Text excerpt
━━━━━━━━
Benchmark: Compression by File Type
| File Type | Typical Savings | Best Technique |
|---|---|---|
| Program/Protocol (STANDING-ORDERS.md) | 55-65% | A4 (remove boilerplate sections) |
| Guide/Identity (SOUL.md, IDENTITY.md) | 30-50% | C2 (cross-reference dedup) |
| Instructions (AGENTS.md) | 40-50% | C2 (replace lists with file refs) |
| Knowledge base (MEMORY.md) | 10-20% | C3 (archive old entries only) |
| Config/state table (TOOLS.md) | 10-20% | C4 (remove stale entries only) |
Task-to-Model Map
| Task | Model Tier | Model |
|---|---|---|
| Version check | Economy | minimax-m2.7 |
| Demand scanning | Standard | deepseek-v4-pro (needs search) |
| Domain probe | Economy | minimax-m2.7 |
| Dreaming (memory integration) | Economy | minimax-m2.7 |
| Doc maintenance | Economy | minimax-m2.7 |
| WaveCap daily expansion | Standard | deepseek-v4-pro (needs reasoning) |
| Weekly review | Premium | deepseek-v4-pro |
| Friday topic selection | Premium | deepseek-v4-pro |
| Main session | Standard | deepseek-v4-flash |
Deferred Items
| Item | Reason | Condition to Revisit |
|---|---|---|
| Tool profile for main agent | High risk (may break unexpected features) | After sub-agent coding profile proven in production for 1 week |
| Cron task merging | Needs user confirmation; may affect reliability | Next token audit cycle |
| Compaction mode change (safeguard→normal) | Needs config reload | When gateway restarted for other reasons |
Deployment-Specific Constraints
- Network: GFW blocks chatgpt.com, api.openai.com. All OpenAI/Codex models unavailable.
- Models available: deepseek-v4-pro (premium), deepseek-v4-flash (standard), minimax-m2.7 (economy).
- File paths: Standard OpenClaw paths under
~/.openclaw/. - Git: Workspace is a git repository; all changes version-controlled.
━━━━━━━━
Problem
Print the part of the deployment notes between "- Models available: deepseek-v4-pro" and "all changes version-controlled.", inclusive, without changing anything.

Provided records
━━━━━━━━
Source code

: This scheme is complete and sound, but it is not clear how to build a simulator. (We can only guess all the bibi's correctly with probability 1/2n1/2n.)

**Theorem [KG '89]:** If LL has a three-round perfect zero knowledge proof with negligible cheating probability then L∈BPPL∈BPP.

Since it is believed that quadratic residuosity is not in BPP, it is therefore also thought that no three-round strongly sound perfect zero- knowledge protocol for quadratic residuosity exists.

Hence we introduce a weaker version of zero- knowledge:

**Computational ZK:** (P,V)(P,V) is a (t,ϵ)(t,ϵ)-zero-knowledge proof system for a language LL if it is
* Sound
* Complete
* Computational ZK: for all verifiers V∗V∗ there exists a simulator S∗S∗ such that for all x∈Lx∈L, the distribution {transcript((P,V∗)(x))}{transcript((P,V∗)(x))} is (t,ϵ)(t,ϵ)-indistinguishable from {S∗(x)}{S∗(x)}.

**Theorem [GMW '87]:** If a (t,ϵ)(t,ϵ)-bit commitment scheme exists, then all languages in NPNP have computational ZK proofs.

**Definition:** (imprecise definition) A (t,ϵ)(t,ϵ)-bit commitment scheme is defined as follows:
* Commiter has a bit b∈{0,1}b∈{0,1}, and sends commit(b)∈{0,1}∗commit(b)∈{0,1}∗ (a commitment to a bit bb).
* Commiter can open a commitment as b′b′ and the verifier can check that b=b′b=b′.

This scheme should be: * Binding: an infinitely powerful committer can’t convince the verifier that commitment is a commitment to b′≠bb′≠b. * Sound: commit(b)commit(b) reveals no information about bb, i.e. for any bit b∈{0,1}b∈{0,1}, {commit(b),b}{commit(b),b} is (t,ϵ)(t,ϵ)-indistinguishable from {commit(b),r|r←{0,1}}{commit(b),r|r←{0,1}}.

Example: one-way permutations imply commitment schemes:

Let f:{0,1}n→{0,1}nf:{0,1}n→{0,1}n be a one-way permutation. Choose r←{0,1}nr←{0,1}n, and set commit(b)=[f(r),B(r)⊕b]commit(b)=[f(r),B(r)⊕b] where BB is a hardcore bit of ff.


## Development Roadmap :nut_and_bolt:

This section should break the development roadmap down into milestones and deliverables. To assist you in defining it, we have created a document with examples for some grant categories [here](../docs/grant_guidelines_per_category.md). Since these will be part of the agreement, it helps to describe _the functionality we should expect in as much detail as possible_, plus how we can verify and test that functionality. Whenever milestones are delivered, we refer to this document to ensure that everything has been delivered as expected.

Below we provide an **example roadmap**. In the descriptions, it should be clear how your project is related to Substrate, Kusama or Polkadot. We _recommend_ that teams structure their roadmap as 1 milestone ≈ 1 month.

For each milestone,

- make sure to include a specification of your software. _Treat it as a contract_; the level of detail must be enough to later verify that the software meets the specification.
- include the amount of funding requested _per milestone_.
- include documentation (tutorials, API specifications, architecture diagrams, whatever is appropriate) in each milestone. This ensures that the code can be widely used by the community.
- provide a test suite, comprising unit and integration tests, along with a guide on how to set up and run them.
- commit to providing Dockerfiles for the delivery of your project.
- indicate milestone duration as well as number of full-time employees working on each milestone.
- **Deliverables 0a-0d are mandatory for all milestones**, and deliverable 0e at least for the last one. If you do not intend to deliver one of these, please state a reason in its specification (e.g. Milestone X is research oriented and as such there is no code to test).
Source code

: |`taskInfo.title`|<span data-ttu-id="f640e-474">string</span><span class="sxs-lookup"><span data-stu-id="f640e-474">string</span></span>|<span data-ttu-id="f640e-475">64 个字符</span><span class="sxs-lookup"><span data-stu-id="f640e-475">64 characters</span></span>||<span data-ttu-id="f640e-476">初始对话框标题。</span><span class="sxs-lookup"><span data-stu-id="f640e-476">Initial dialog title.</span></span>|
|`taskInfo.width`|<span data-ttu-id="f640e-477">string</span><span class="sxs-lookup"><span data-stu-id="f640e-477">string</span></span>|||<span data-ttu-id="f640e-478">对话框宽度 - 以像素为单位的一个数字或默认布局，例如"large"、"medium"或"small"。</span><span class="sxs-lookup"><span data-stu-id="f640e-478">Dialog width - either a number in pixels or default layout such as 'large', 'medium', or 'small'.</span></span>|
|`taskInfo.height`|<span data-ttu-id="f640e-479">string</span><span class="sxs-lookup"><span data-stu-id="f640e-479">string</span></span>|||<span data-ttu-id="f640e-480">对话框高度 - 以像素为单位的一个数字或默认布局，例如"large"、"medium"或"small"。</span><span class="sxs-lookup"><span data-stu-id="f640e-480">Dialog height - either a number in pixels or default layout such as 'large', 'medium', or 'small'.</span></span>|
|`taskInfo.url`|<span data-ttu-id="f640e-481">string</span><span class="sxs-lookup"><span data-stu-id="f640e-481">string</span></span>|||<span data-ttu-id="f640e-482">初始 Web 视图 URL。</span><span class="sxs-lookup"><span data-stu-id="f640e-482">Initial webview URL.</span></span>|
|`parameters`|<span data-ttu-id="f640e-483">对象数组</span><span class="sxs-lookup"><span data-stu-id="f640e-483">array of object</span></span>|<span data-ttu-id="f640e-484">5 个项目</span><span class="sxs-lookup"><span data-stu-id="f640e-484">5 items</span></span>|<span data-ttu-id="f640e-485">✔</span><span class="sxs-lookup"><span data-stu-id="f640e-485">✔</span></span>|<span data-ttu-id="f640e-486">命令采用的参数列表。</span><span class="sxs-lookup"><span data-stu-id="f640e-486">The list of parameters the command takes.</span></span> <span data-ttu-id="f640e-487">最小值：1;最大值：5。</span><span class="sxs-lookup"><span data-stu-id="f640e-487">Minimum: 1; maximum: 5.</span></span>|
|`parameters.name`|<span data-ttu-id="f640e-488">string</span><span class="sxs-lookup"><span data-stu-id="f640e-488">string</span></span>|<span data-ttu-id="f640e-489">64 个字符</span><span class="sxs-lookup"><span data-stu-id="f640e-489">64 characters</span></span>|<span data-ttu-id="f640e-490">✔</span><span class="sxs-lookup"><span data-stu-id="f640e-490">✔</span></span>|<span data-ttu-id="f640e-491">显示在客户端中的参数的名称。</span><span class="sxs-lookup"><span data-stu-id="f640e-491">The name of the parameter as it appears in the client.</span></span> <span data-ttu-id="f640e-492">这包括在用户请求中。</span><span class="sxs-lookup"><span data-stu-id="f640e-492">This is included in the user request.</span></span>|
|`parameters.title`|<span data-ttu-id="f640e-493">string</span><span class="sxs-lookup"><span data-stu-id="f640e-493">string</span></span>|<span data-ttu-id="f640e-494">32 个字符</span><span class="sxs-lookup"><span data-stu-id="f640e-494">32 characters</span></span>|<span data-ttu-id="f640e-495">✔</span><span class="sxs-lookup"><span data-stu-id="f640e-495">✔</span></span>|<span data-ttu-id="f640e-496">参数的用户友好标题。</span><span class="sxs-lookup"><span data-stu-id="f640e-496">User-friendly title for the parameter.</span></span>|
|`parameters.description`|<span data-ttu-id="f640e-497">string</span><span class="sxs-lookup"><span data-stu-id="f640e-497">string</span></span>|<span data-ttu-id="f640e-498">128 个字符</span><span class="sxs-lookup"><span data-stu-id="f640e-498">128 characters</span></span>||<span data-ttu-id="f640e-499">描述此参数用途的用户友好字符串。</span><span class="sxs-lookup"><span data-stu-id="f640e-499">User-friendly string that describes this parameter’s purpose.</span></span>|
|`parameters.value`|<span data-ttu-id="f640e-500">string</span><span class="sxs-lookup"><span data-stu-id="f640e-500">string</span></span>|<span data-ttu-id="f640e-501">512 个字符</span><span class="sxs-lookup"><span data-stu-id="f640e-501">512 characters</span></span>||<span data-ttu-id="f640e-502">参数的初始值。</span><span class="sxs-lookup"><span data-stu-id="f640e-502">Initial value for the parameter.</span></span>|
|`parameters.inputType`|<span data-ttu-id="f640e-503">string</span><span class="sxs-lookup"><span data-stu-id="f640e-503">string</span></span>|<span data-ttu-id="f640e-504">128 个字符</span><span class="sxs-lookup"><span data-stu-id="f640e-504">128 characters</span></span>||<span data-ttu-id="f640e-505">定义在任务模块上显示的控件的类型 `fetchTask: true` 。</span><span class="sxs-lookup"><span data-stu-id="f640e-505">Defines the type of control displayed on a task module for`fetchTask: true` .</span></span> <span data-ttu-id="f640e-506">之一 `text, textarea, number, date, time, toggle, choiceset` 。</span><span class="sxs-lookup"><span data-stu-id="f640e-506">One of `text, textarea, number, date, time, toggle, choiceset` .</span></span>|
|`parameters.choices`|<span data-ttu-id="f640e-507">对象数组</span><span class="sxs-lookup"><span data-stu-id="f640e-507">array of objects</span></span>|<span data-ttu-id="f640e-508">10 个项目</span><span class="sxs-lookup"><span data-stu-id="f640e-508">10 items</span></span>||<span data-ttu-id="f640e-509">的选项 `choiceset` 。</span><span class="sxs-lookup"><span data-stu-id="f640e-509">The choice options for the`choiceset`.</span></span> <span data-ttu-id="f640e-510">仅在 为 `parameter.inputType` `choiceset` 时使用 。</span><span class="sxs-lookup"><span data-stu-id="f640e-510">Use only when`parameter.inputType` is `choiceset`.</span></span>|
━━━━━━━━
Result of this exercise
- Models available: deepseek-v4-pro (premium), deepseek-v4-flash (standard), minimax-m2.7 (economy).
- File paths: Standard OpenClaw paths under
~/.openclaw/. - Git: Workspace is a git repository; all changes version-controlled.